You all majored in music in college. How did each of you guys decide to pursue music? How did your parents react when you told them you were going to be in a rock band?
In Shaun’s case, he just naturally fell into it starting in elementary school. He was walking down the street when he saw a telephone pole with a picture of Ozzy Osborne and Randy Rhoads, and it made such an impression that he immediately started learning guitar. He’d already been playing piano for a long time at that point.
To officially declare “I’m in a band” to your family, you have to expect that they’ll oppose you, or that they’ll worry at first. The musician’s life isn’t one with a guaranteed future (hee hee). But considering we’re Korean, I lucked out because from such an early age I just instinctively gravitated towards music that, thankfully, I didn’t get anything like that. In fact, I worry about what would have happened if I hadn’t gone into music (I’d probably be wearing a fast food uniform right now).
Sunbin and Saron also just naturally got into music, I think. In Sunbin’s case, his family was actually very supportive. Saron faced a lot of opposition. The expression on his parents’ faces when he told them that he was going to be a musician – even now it’s hard for him to talk about it.
Any plans to bring THE KOXX to play outside Asia in 2012?
We haven’t officially released our album there yet, but we’re scheduled to tour in Singapore and Thailand in March.

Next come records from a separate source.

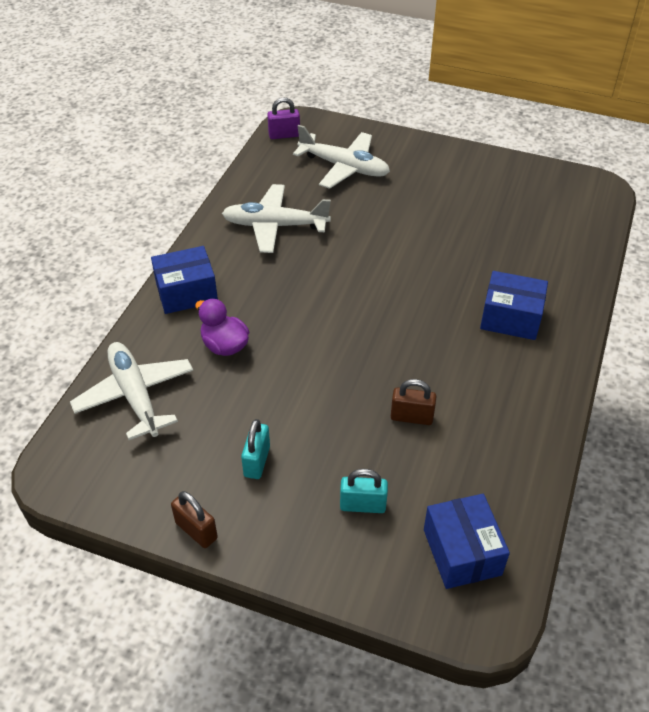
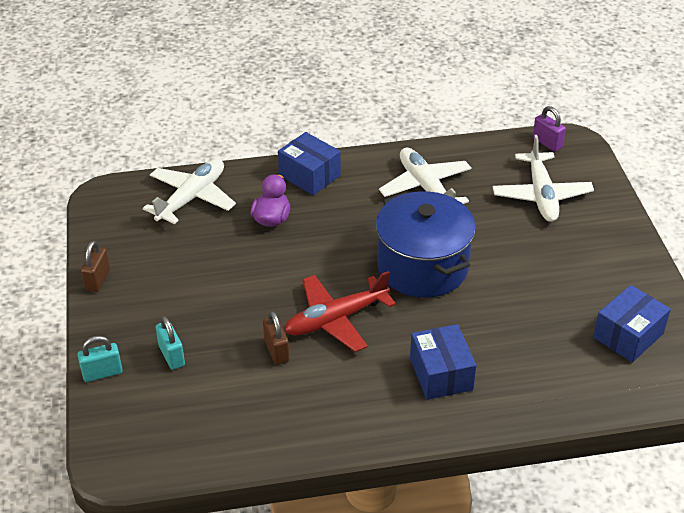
camera: 60 degrees right, 5 degrees down
(257, 461) = (175, 283): turquoise padlock -> turquoise padlock (102, 373)
(374, 272) = (422, 266): none -> blue pot
(399, 357) = (336, 319): none -> red plane
(462, 552) = (163, 429): blue box -> blue box (628, 335)

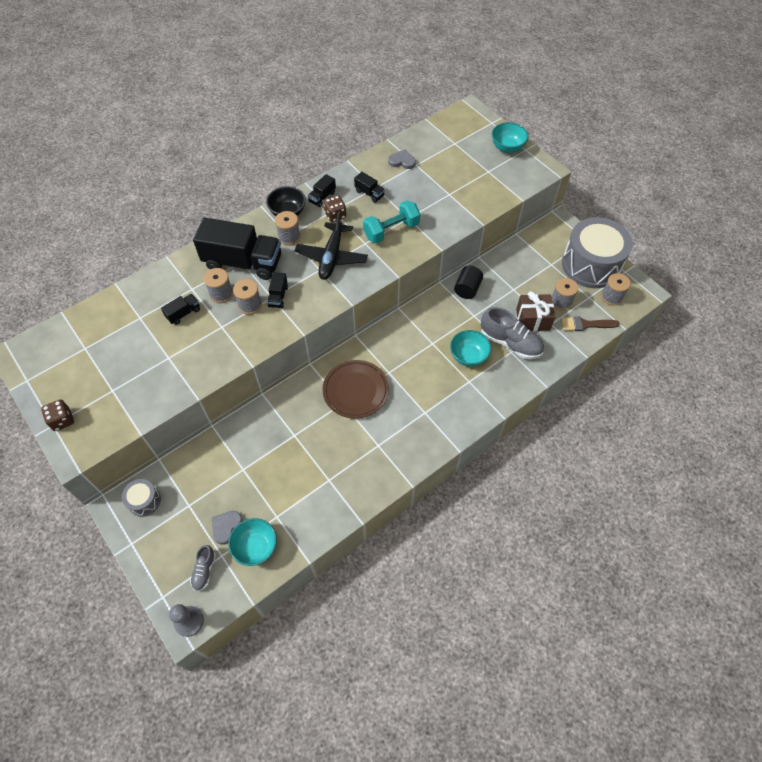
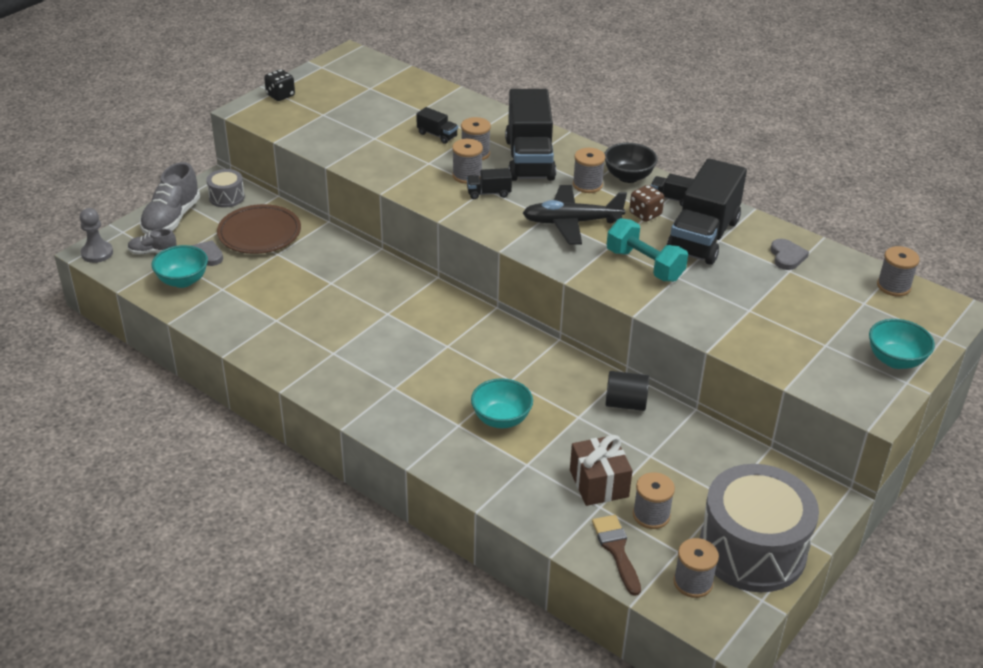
camera: 75 degrees right, 20 degrees down
(62, 420) = (280, 95): brown dice -> black dice
(355, 391) = (408, 321): brown plate -> brown plate (259, 234)
(369, 193) = (703, 236): black truck -> black truck, size x2.36
(443, 126) = (893, 286): none -> grey spool
(510, 343) = (543, 461): grey shoe -> grey shoe (172, 219)

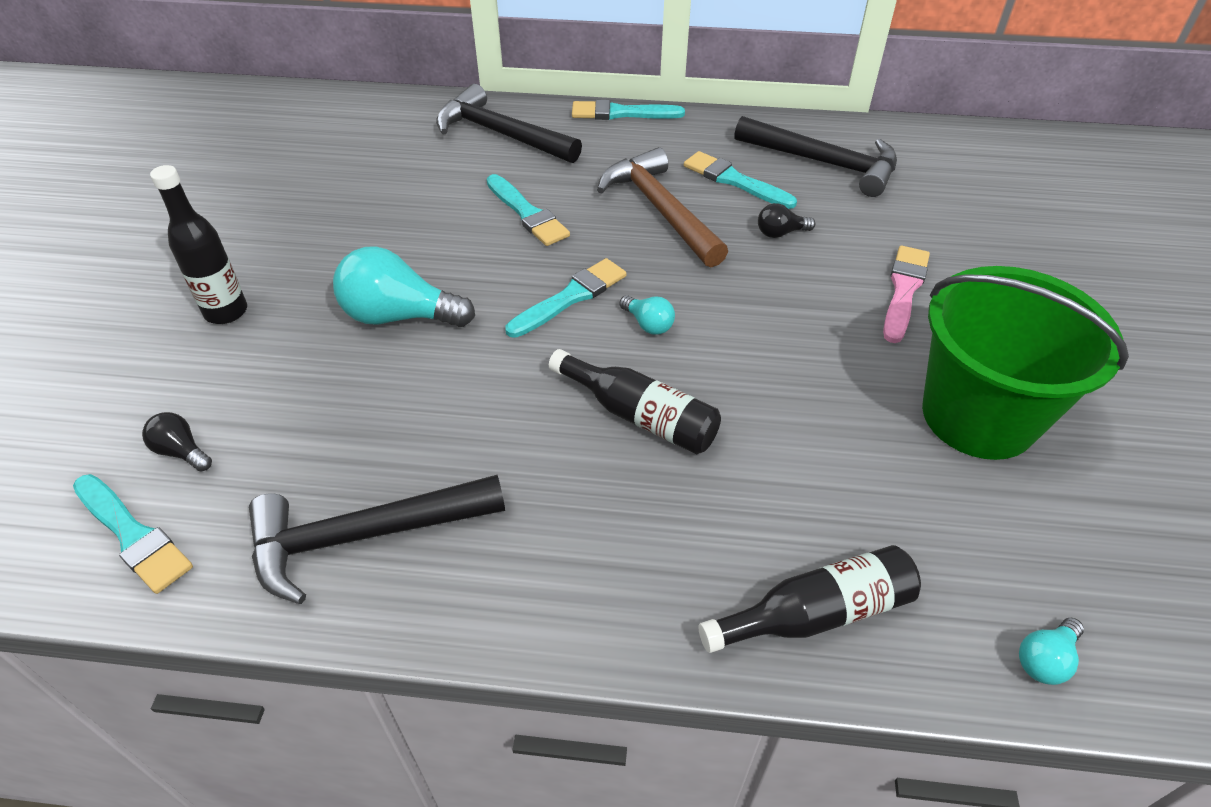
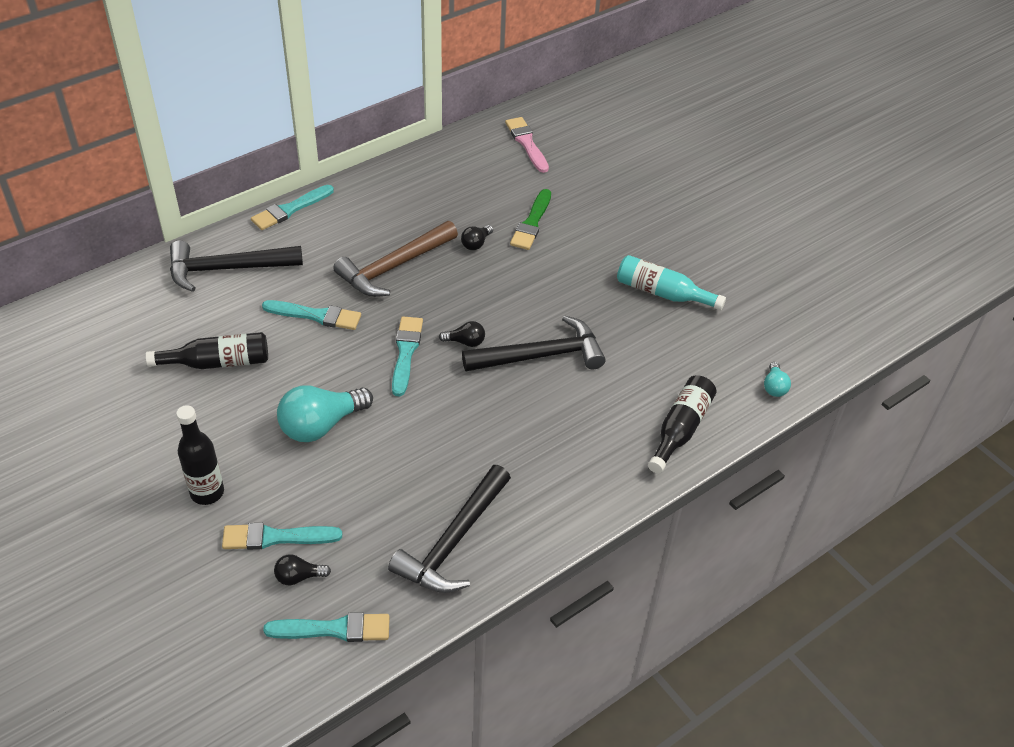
camera: 45 degrees left, 0 degrees up
(639, 415) = (515, 393): black bottle -> black bottle (217, 362)
(648, 324) = (465, 342): turquoise light bulb -> black light bulb
(661, 210) = (394, 267): brown hammer -> brown hammer turned 60 degrees counterclockwise
(734, 180) = (415, 222): turquoise brush -> turquoise brush (276, 537)
(823, 163) = (453, 182): black hammer -> black hammer (541, 356)
(875, 245) = (532, 223): none -> green brush
(903, 290) = (571, 243): pink brush -> pink brush (526, 143)
(978, 416) = (662, 293): green bucket -> turquoise bottle

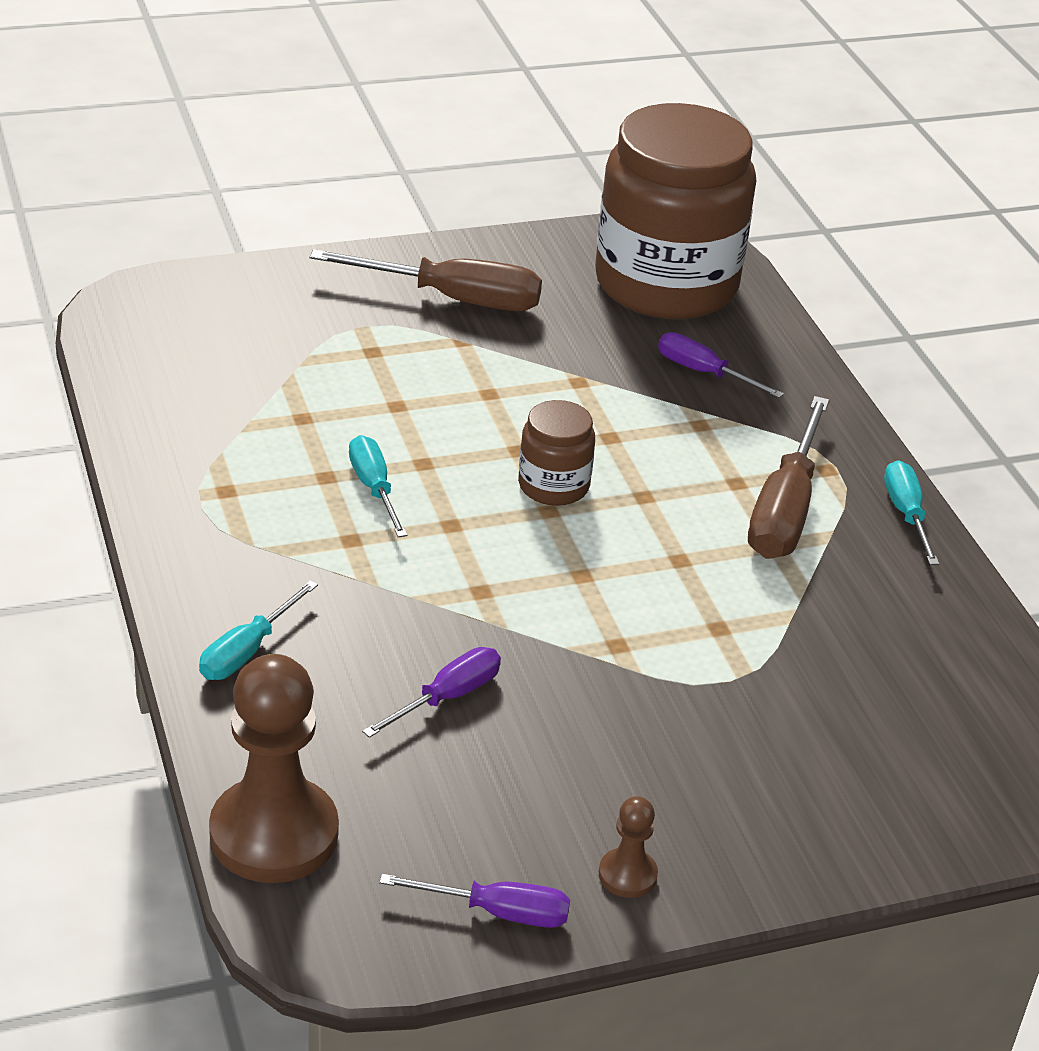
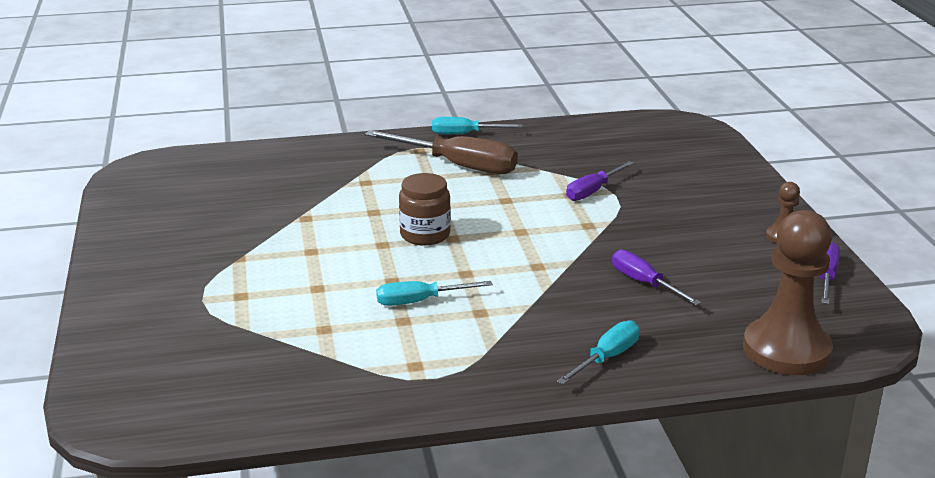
camera: 80 degrees left, 10 degrees down
(247, 651) = (606, 358): turquoise screwdriver -> turquoise screwdriver turned 90 degrees counterclockwise
(453, 299) = (179, 259): brown screwdriver -> none
(666, 284) = (194, 179): brown jar -> none
(704, 373) = (307, 176): purple screwdriver -> purple screwdriver (593, 191)

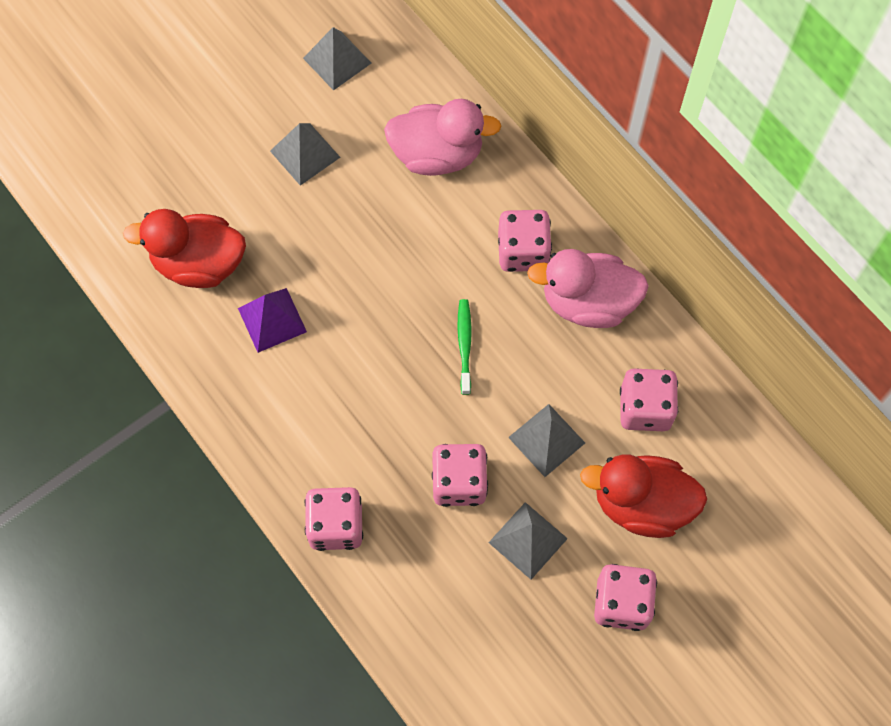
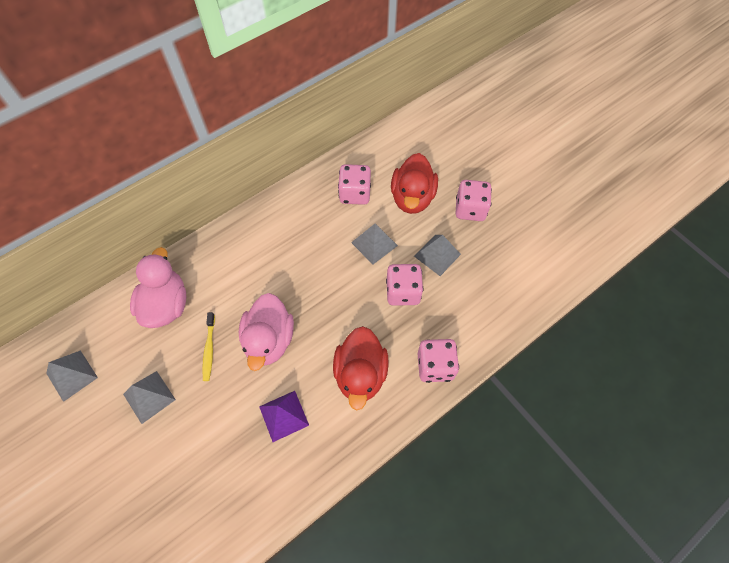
camera: 90 degrees left, 5 degrees down
(199, 264) = (232, 475): red duck -> red duck (360, 374)
(369, 217) = (209, 349): none -> yellow toothbrush
(464, 345) = (310, 288): green toothbrush -> none
(523, 252) = (247, 254): pink dice -> none
(588, 303) = (285, 220): pink duck -> pink duck (269, 340)

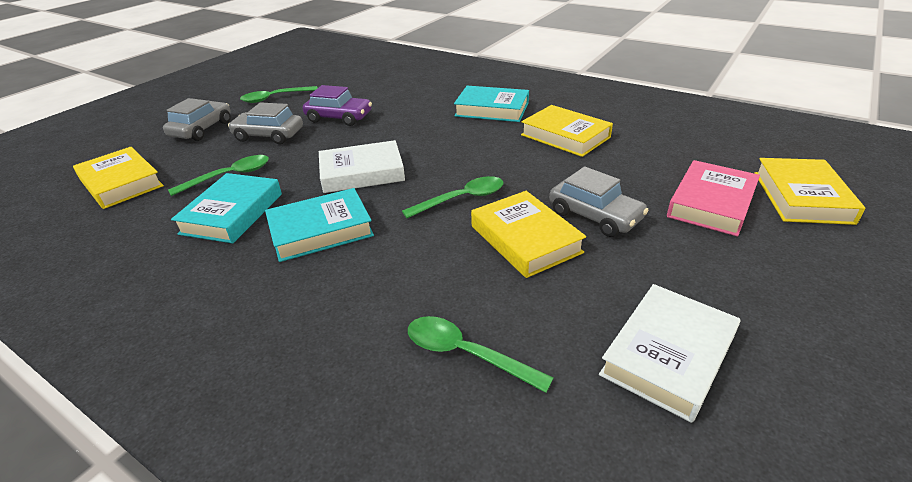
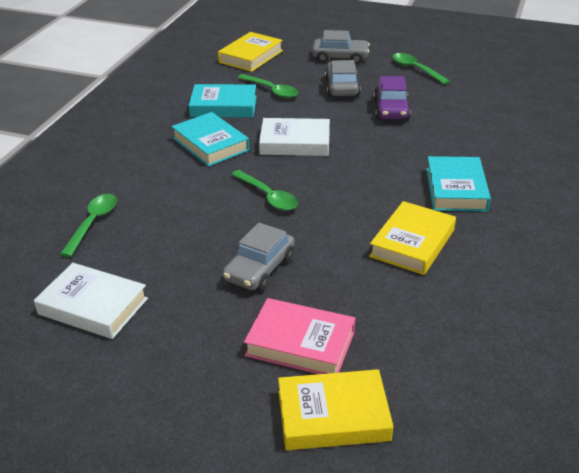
camera: 75 degrees right, 0 degrees up
(362, 173) = (295, 143): white book -> white book turned 60 degrees counterclockwise
(525, 239) = (217, 234): yellow book -> none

We’ve already performed in Thailand so we’re really looking forward to spending some more time there. As long as time and circumstance permit, going on tour is always a fun thing, we think.
If we want to focus on more Korean indie rock, who are some other people who are making good music that we should hear as well?
There’s a band called achime. If you understand Korean, the lyrics will make a deep impression. There’s also Nell and Pia, bands that we’ve listened to and had a lot of respect for ever since Sunbin’s school days.